One could just as easily say, "Hit Homeruns like Babe Ruth."
Unfortunately, simply replicating the hitting mechanics of one of
baseball's greatest players will not give anyone the ability to slam a
95 MPH fastball nearly 530 feet -- which, incidentally, is how far the
Babe's final homerun is estimated to have traveled.
Similarly, just reading about the investing methodologies of Warren
Buffett -- the Babe Ruth of the financial world -- is not going to give
anyone the ability to make millions in the stock market overnight.
Knowing Buffett's investing approach is one thing -- putting it into
practice is a different matter entirely.
Countless investors have tried to emulate his style, but there is still
only one Warren Buffett.
However, none of this is to imply that Buffett's accumulated wisdom
should not be learned -- and applied. Following in his footsteps might
not make you a billionaire, but it could certainly help your portfolio
hit a few homeruns in the years ahead.
The Early Years
For those who are not familiar with Buffett's illustrious career and
meteoric rise to fame, a brief recap might be in order.
Warren Buffett was born in Omaha, Nebraska on August 30th, 1930. It
didn't take long for the man who would one day be known as the
"Oracle of Omaha" to show a strong entrepreneurial spirit and
a remarkable aptitude for money and finance. At the age of eleven, he
was already working in his father's brokerage firm.

▶ The data:
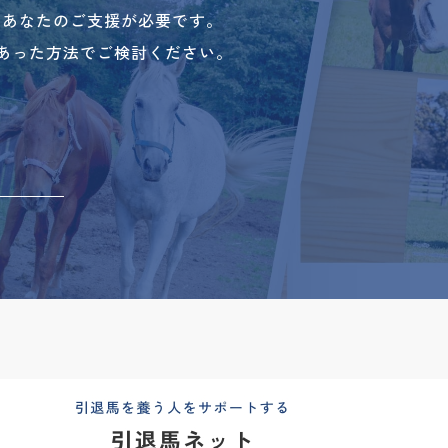
、あなたのご支援が必要です。
あった方法でご検討ください。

▶ Brief:
Does the text on Warren Buffett agree with each statement below? Answer yes or no for each, quoting the words from the text that decide it.
1. Buffett was born in Omaha, Nebraska.
2. Babe Ruth's final homerun is estimated to have traveled about 430 feet.
3. Buffett was working in his father's brokerage firm by age eleven.
Nothing here depends on the data.

▶ Result of this exercise:
1. Yes: "Warren Buffett was born in Omaha, Nebraska on August 30th, 1930."
2. No: "nearly 530 feet -- which, incidentally, is how far the Babe's final homerun is estimated to have traveled."
3. Yes: "At the age of eleven, he was already working in his father's brokerage firm."